What you need to do: Return all of the data below word for word, but leave the pictures out.

Records to process:
________________________________________
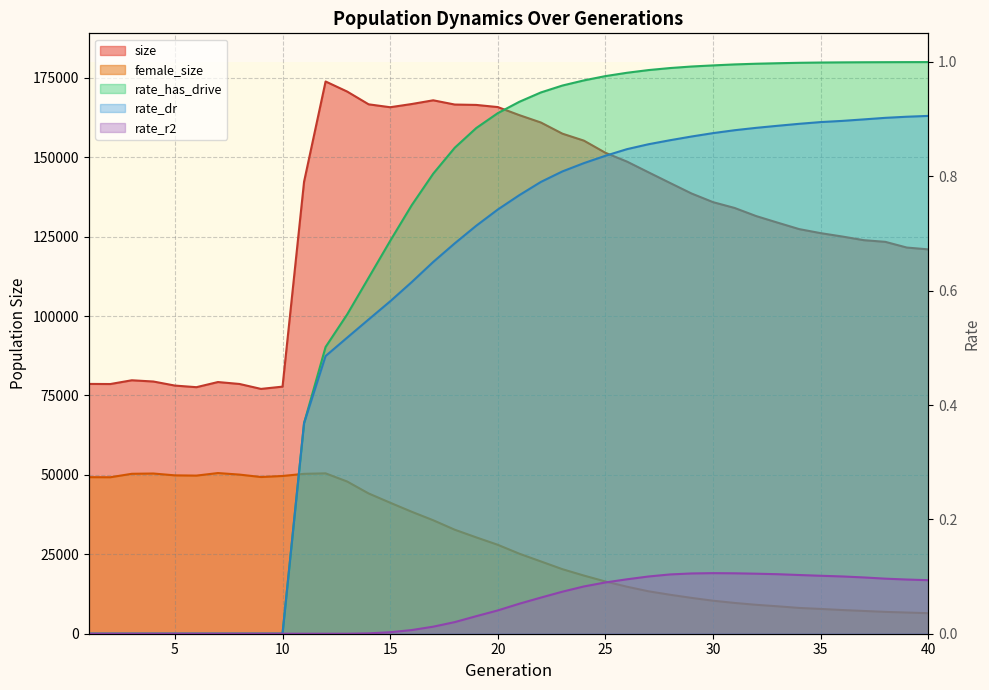

What is the approximate value of female_size at 35?

7804.0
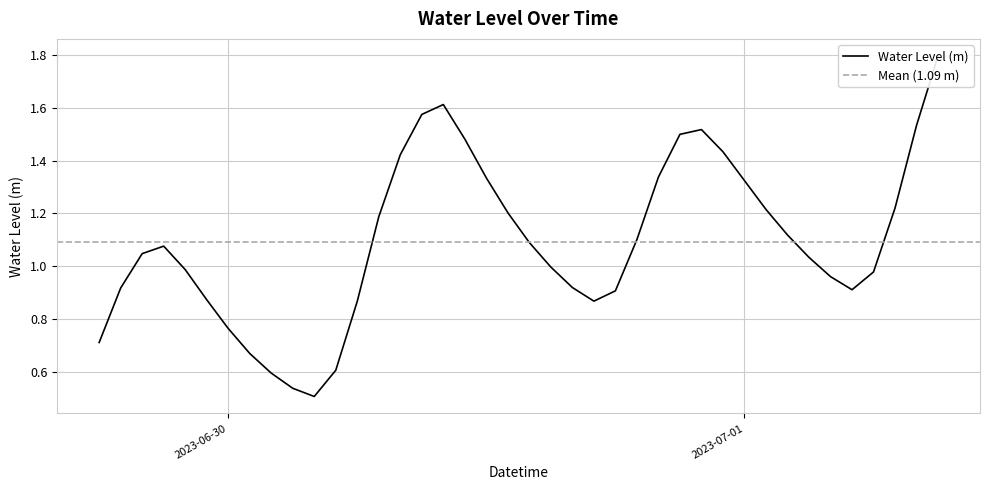

What is the smallest value displayed?

0.5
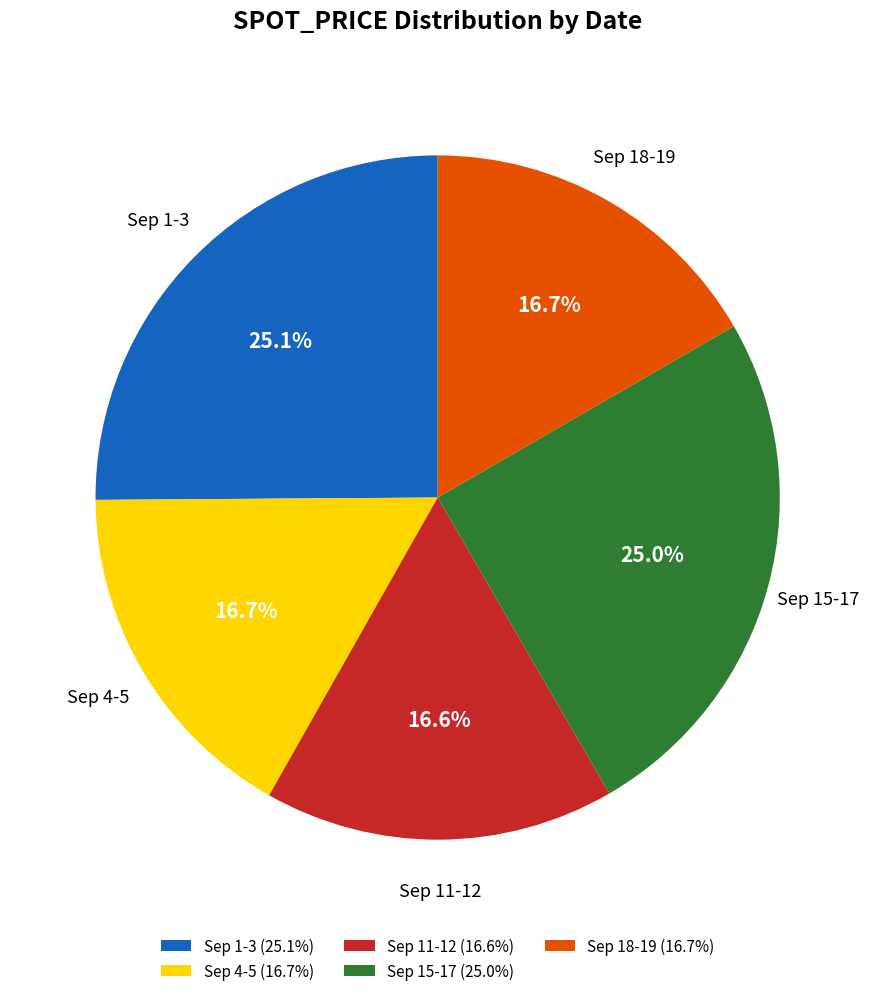

What is the ratio of the value at Sep 15-17 (25.0%) to the value at Sep 11-12 (16.6%)?

1.5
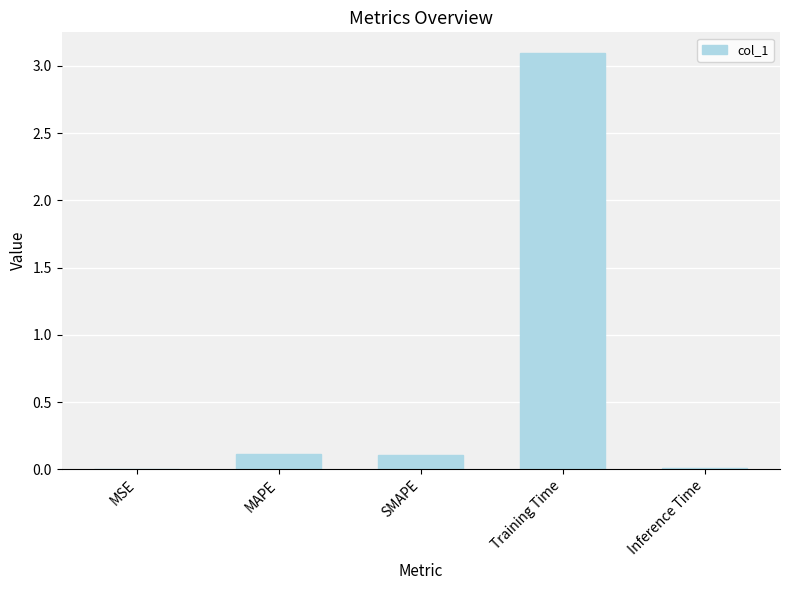

What is the sum of all values?

3.3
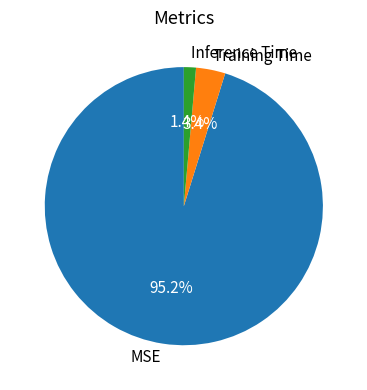

Is it true that Training Time is 3% of the pie?

True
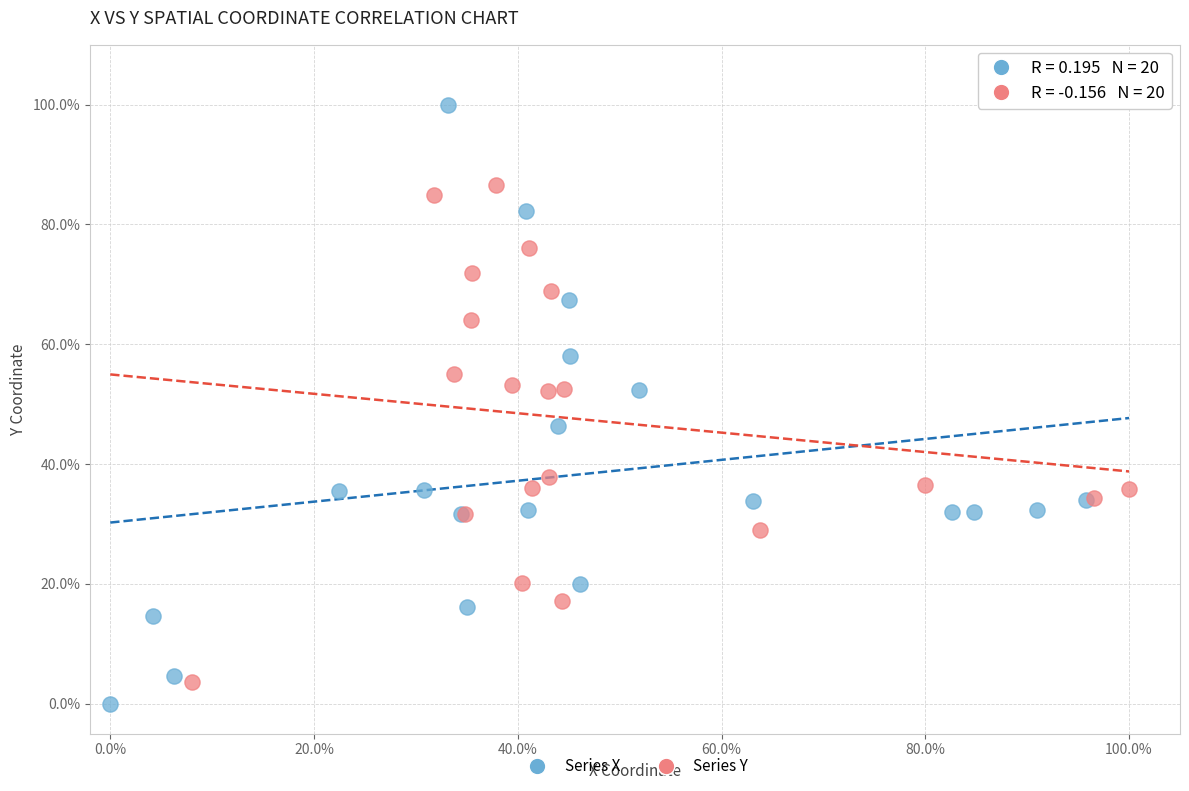

Which series reaches the maximum Y coordinate?

Series X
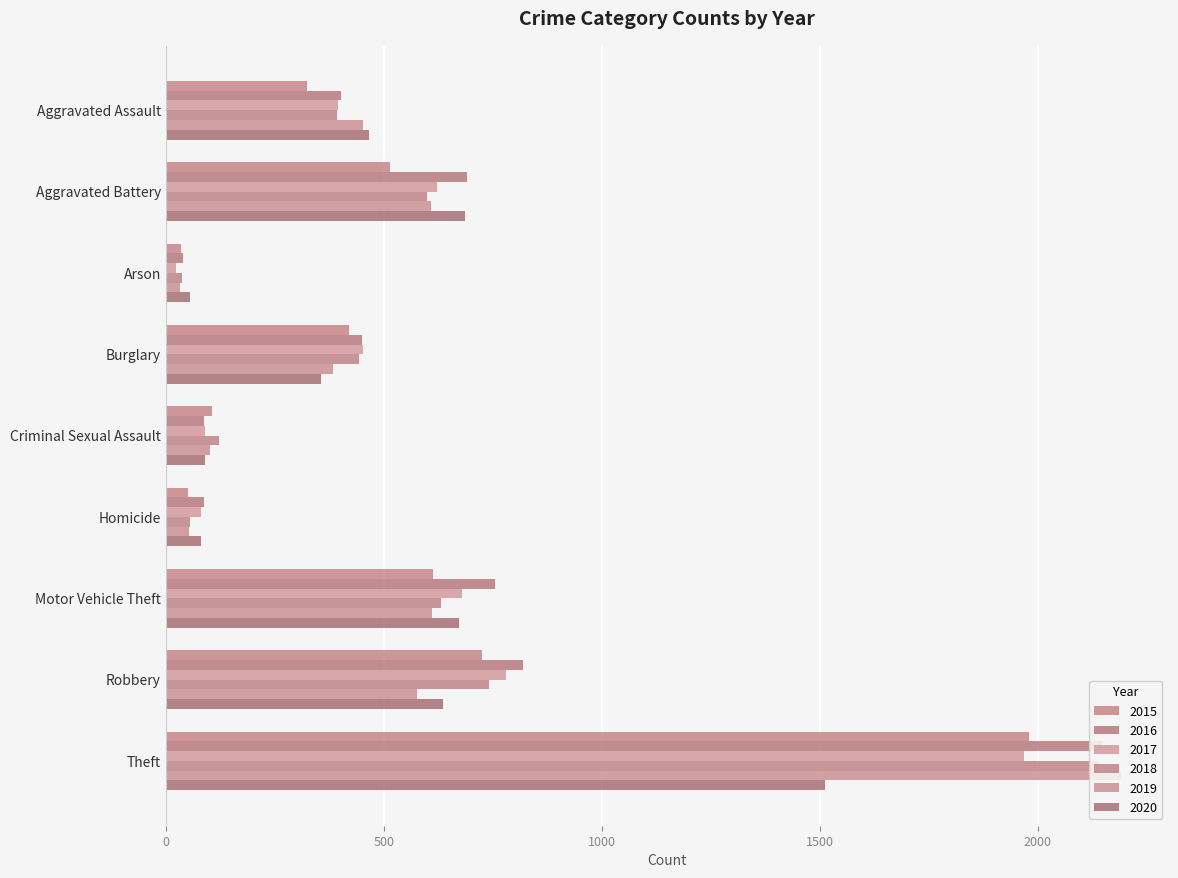

Which series has the largest total across all categories?

2016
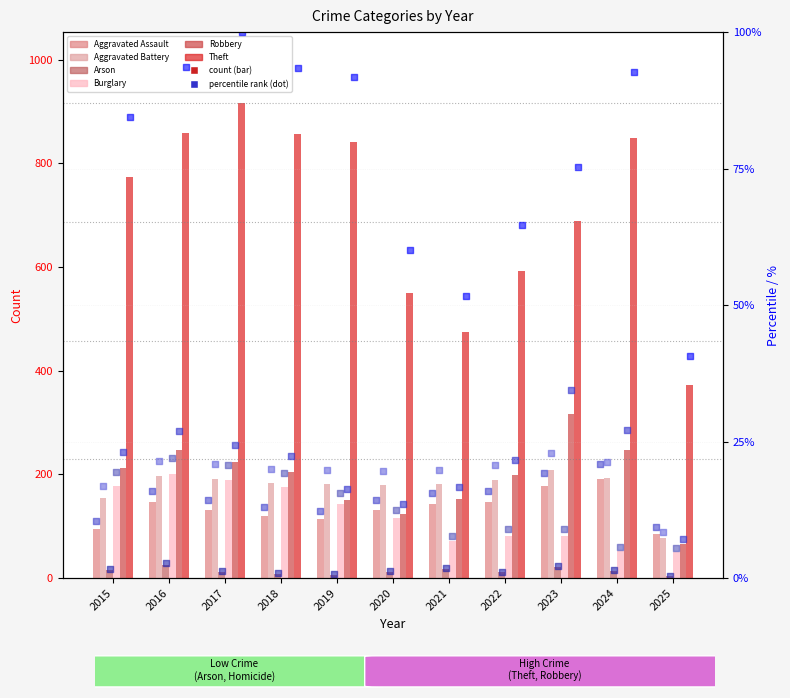

Which series has the widest spread of Y values?

Theft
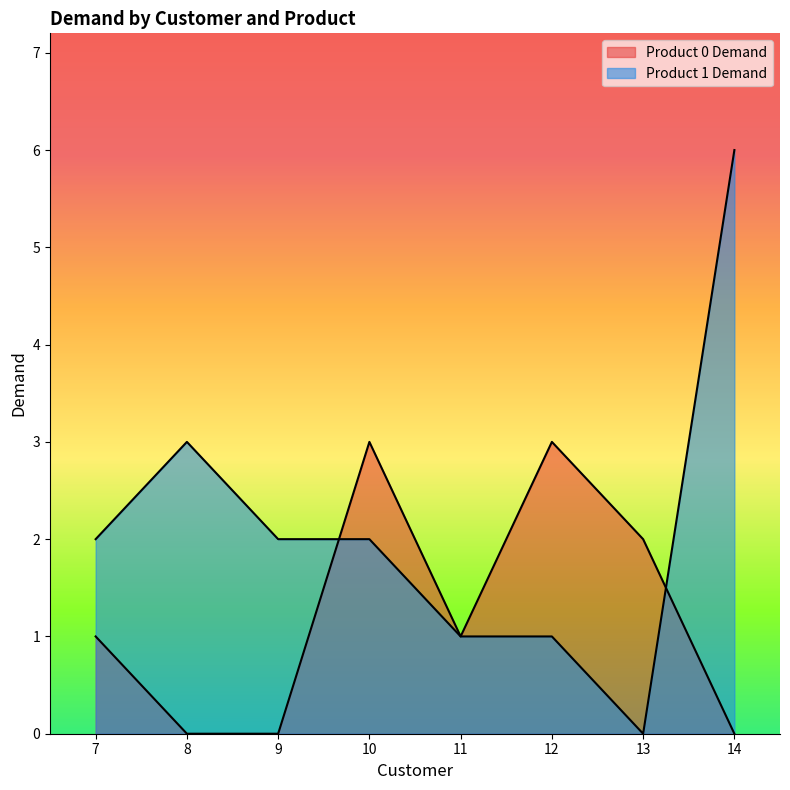

Reading left to right, transcribe all the data shown in this chart.

Product 0 Demand: 7=1	8=0	9=0	10=3	11=1	12=3	13=2	14=0
Product 1 Demand: 7=2	8=3	9=2	10=2	11=1	12=1	13=0	14=6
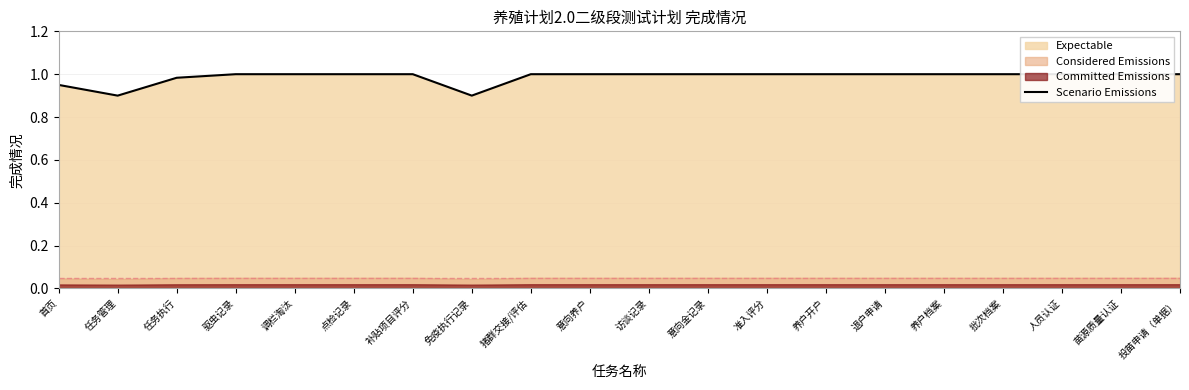

What position from the left is 补贴项目评分?

7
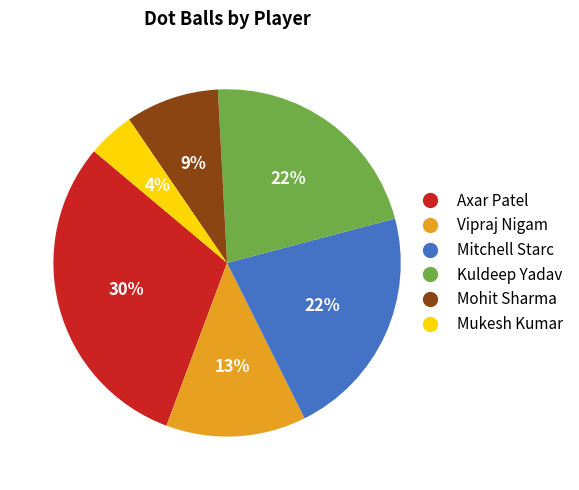

Is there any slice that represents more than half of the pie?

No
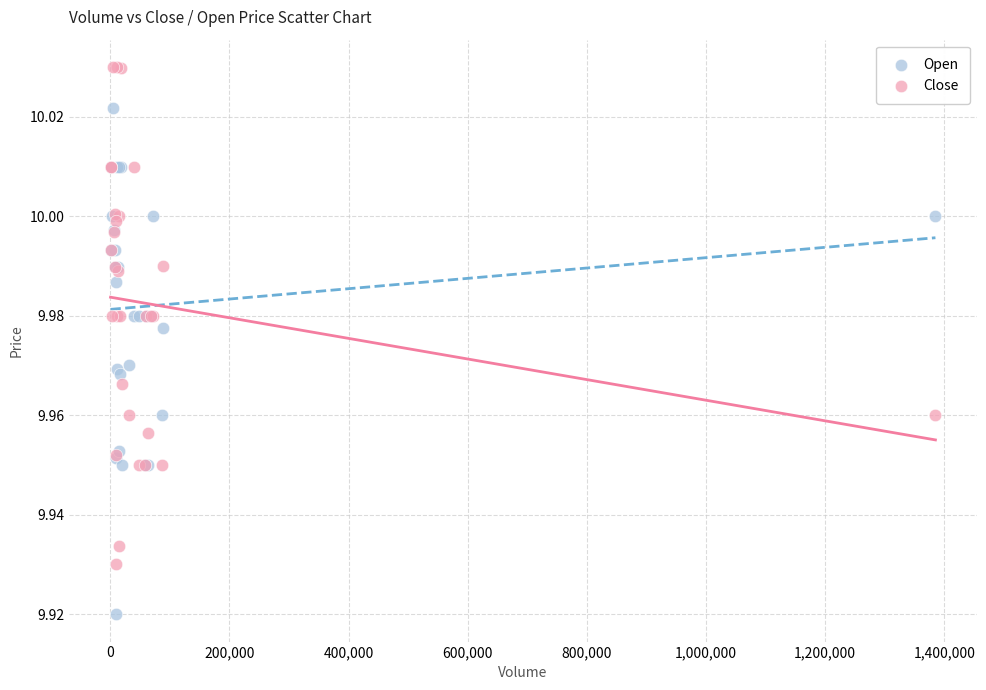

Which series contains the highest Y value?

Close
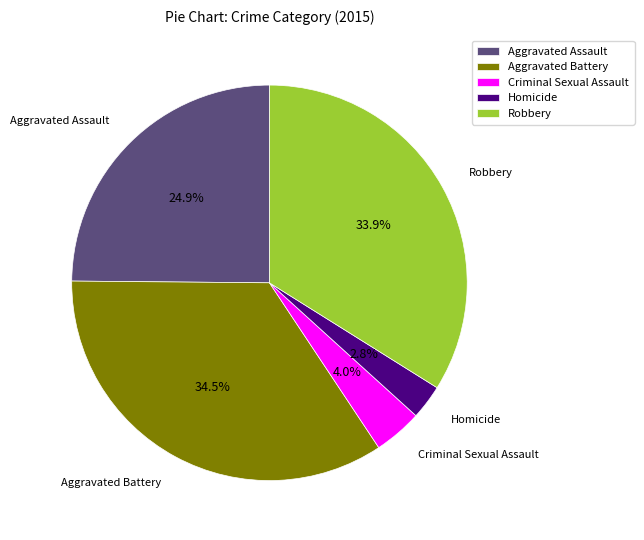

Which has a higher value, Robbery or Homicide?

Robbery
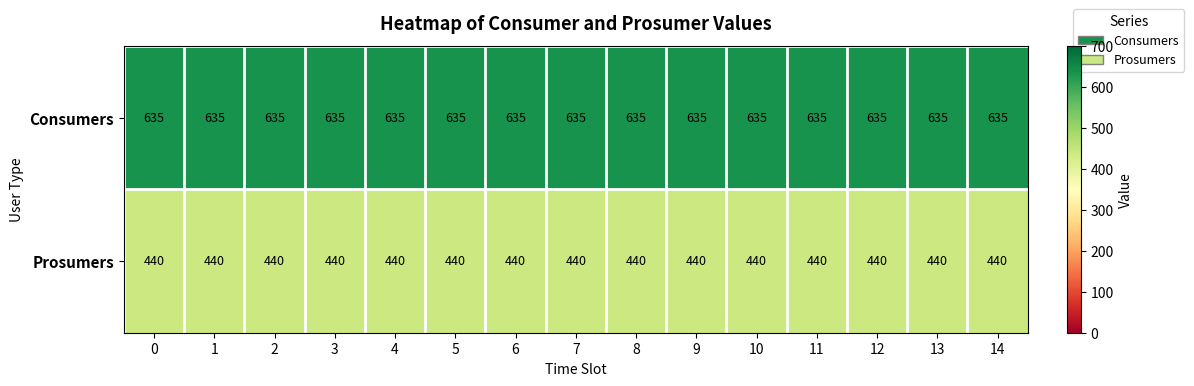

What is the spread (max minus min) of values at 13?

195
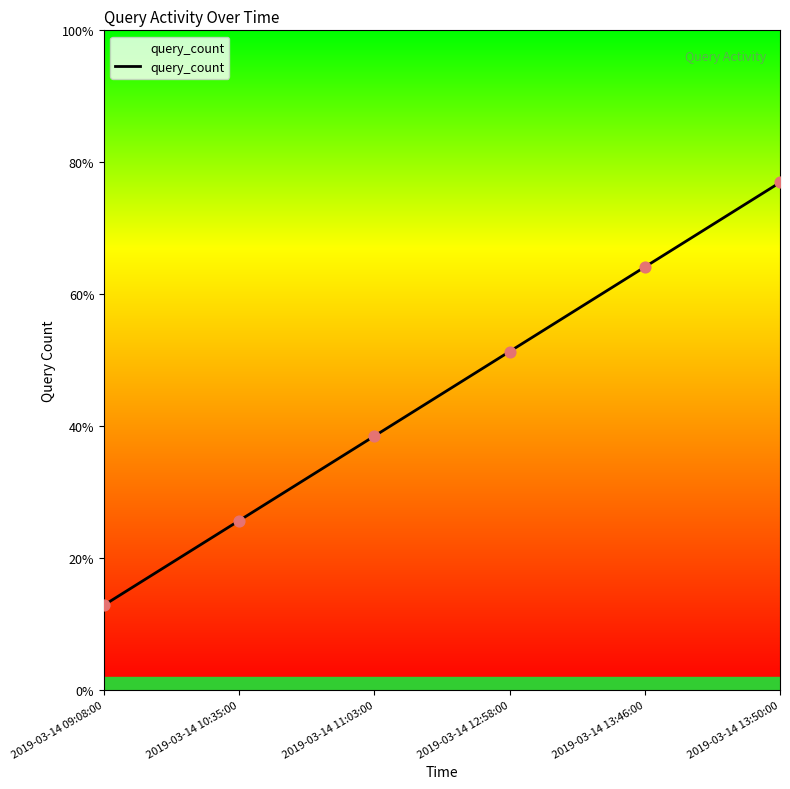

Is this an area chart (filled region under the line)?

Yes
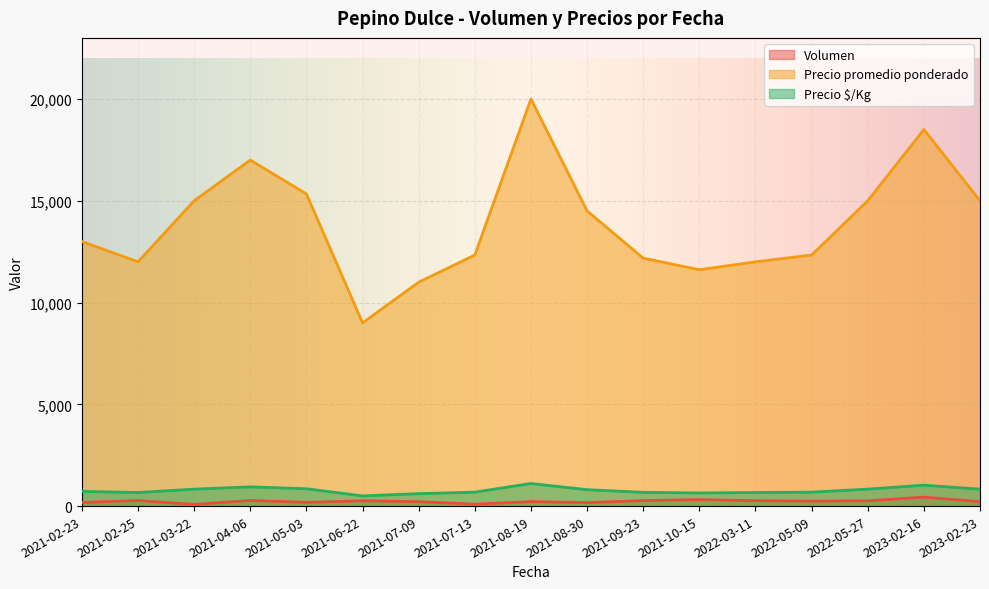

What is the lowest value of the Precio $/Kg series?

500.0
________________________________________
Reply:
What is the approximate value of female_size at 35?

7804.0

What is the smallest value displayed?

0.5

What is the ratio of the value at Sep 15-17 (25.0%) to the value at Sep 11-12 (16.6%)?

1.5

What is the sum of all values?

3.3

Is it true that Training Time is 3% of the pie?

True

Which series reaches the maximum Y coordinate?

Series X

Which series has the largest total across all categories?

2016

Which series has the widest spread of Y values?

Theft

Reading left to right, transcribe all the data shown in this chart.

Product 0 Demand: 7=1	8=0	9=0	10=3	11=1	12=3	13=2	14=0
Product 1 Demand: 7=2	8=3	9=2	10=2	11=1	12=1	13=0	14=6

What position from the left is 补贴项目评分?

7

Is there any slice that represents more than half of the pie?

No

Which series contains the highest Y value?

Close

Which has a higher value, Robbery or Homicide?

Robbery

What is the spread (max minus min) of values at 13?

195

Is this an area chart (filled region under the line)?

Yes

What is the lowest value of the Precio $/Kg series?

500.0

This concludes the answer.